Другие исследователи полагают, что нельзя определить местоположение единой точки Бога. В одном эксперименте пятнадцати монашкам-кармелиткам предложили вспомнить их самые глубокие мистические переживания: томограф показал электронную активность и повышение уровня кислорода по крайней мере в пятнадцати участках мозга. Однако нейромеханика веры не способна доказать существование (или отсутствие) Бога и определить принципы, лежащие в основе человеческой веры в высшие силы. Это может произойти, когда эволюционная психология раскроет адаптационную пользу религии для индивидуума и группы людей. Хотя как даже это коснется Бога, великого трюкача и иллюзиониста? И не надейтесь.

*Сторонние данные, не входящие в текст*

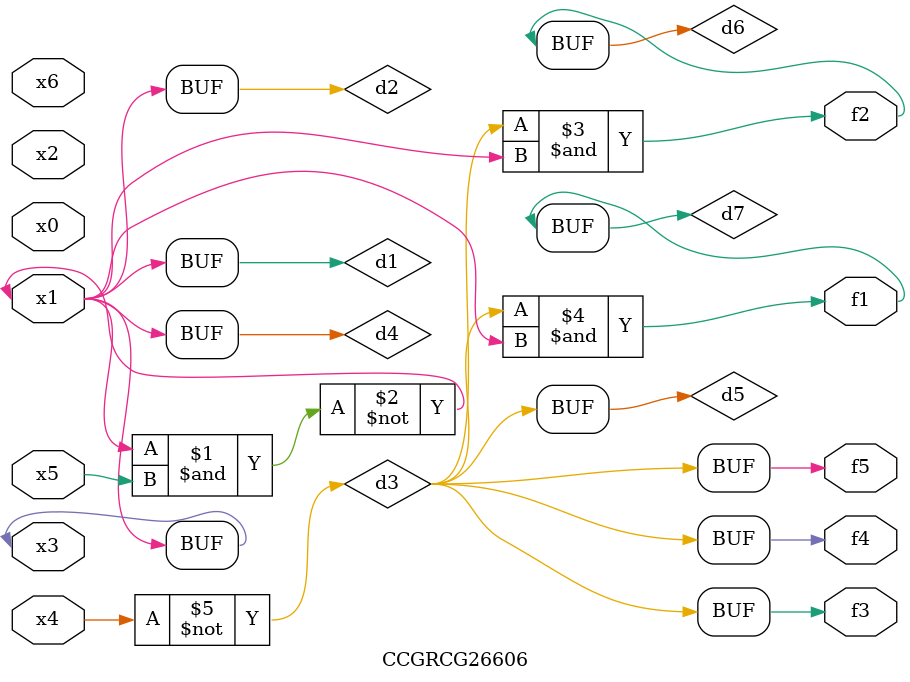
<source format=v>
module CCGRCG26606(
	input x0, x1, x2, x3, x4, x5, x6,
	output f1, f2, f3, f4, f5
);

	wire d1, d2, d3, d4, d5, d6, d7;

	buf (d1, x1, x3);
	nand (d2, x1, x5);
	not (d3, x4);
	buf (d4, d1, d2);
	buf (d5, d3);
	and (d6, d3, d4);
	and (d7, d3, d4);
	assign f1 = d7;
	assign f2 = d6;
	assign f3 = d5;
	assign f4 = d5;
	assign f5 = d5;
endmodule

</source>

Он предпримет тактическое отступление, как Он уже делает последние лет сто пятьдесят, в недоступную приборам часть Вселенной. «Возможно, тот факт, что Бог непостижим, является сильнейшим доказательством Его существования».
Различия между братьями: когда я был в возрасте максимального подросткового смятения, один родительский друг спросил папу, кто из его сыновей умнее. Отец, не отводя от меня глаз — своих добрых, либеральных глаз, — осторожно ответил: «Вероятно, Джонатан. Джулиан более разносторонний, так ведь, Джу?» Я вынужденно потворствовал такой оценке (с которой, вероятно, и так был согласен). Однако я также распознал знакомый эвфемизм. Весь Остальной Мир, Низкие Голоса, Разносторонний, тьфу.
Различия, которые находила в своих сыновьях моя мать, нравились мне больше. «Когда они были маленькими, а я заболела, Джулиан забрался ко мне в постель и свернулся калачиком, а его брат принес мне чаю». Еще одно различие, о котором она рассказывала: однажды мой брат обкакался и отреагировал на это словами «Этого больше никогда не произойдет» — и не произошло; в то время как я, не справившись с управлением детским кишечником, был обнаружен за тем, что весело размазывал дерьмо по полу, втирая в щели. Однако мое любимое различие было обозначено нашей матерью гораздо позже. К тому времени оба ее сына уже достигли определенных профессиональных успехов. Вот как она формулировала свою гордость за них: «Один мой сын пишет книги, которые я могу читать, но не понимаю, другой пишет книги, которые я понимаю, но читать не могу».